### What the task asks
Only the lines from the one that includes "1) housing from (512, 379) to (547, 420)" through the last line below belong in the reply, copied exactly and without pictures.

### Provided material
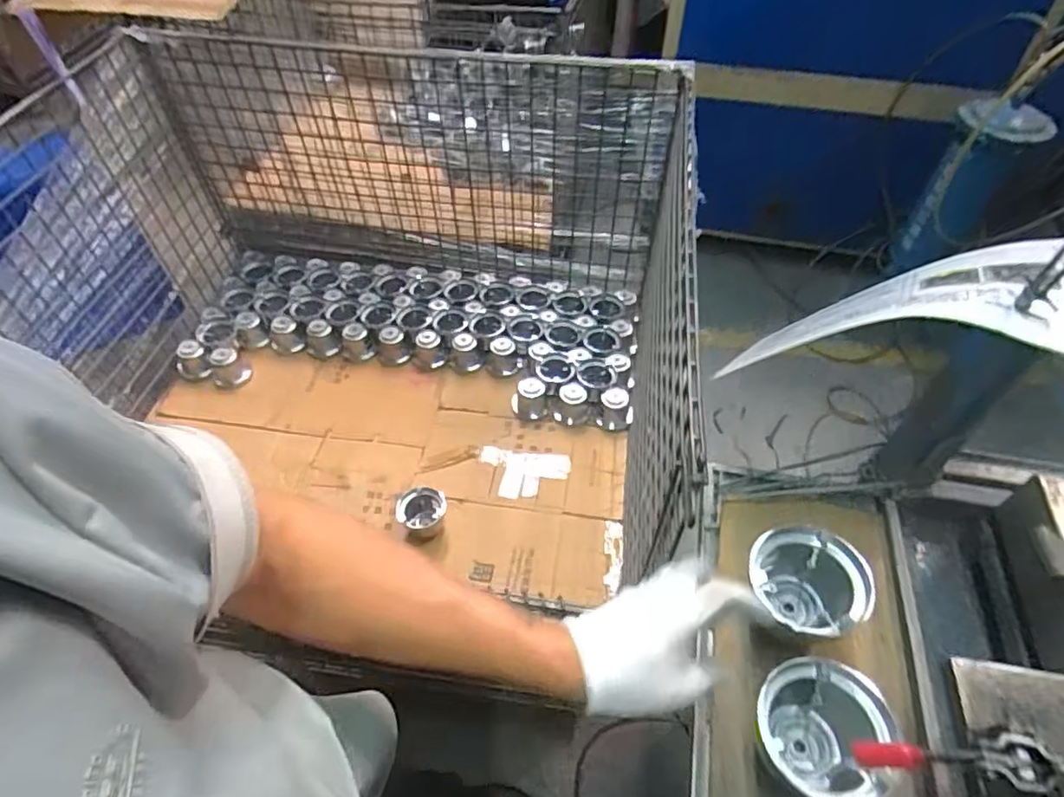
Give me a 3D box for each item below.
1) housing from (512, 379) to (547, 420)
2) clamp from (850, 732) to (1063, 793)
[{"bbox_3d":[-0.005,0.003,1.403,0.085,0.078,0.071,-3,51,-2],"label":"housing"},{"bbox_3d":[0.271,0.197,0.317,0.176,0.037,0.024,-1,49,19],"label":"clamp"}]

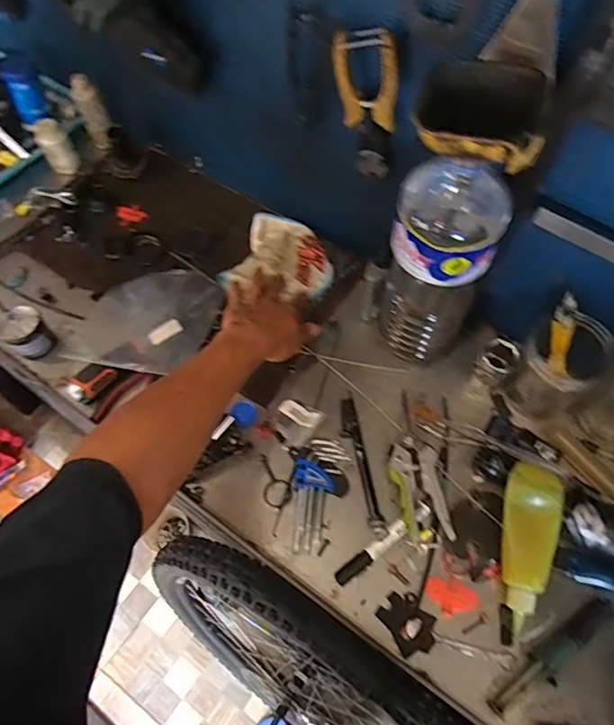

### Solved exercise
1) housing from (512, 379) to (547, 420)
2) clamp from (850, 732) to (1063, 793)
[{"bbox_3d":[-0.005,0.003,1.403,0.085,0.078,0.071,-3,51,-2],"label":"housing"},{"bbox_3d":[0.271,0.197,0.317,0.176,0.037,0.024,-1,49,19],"label":"clamp"}]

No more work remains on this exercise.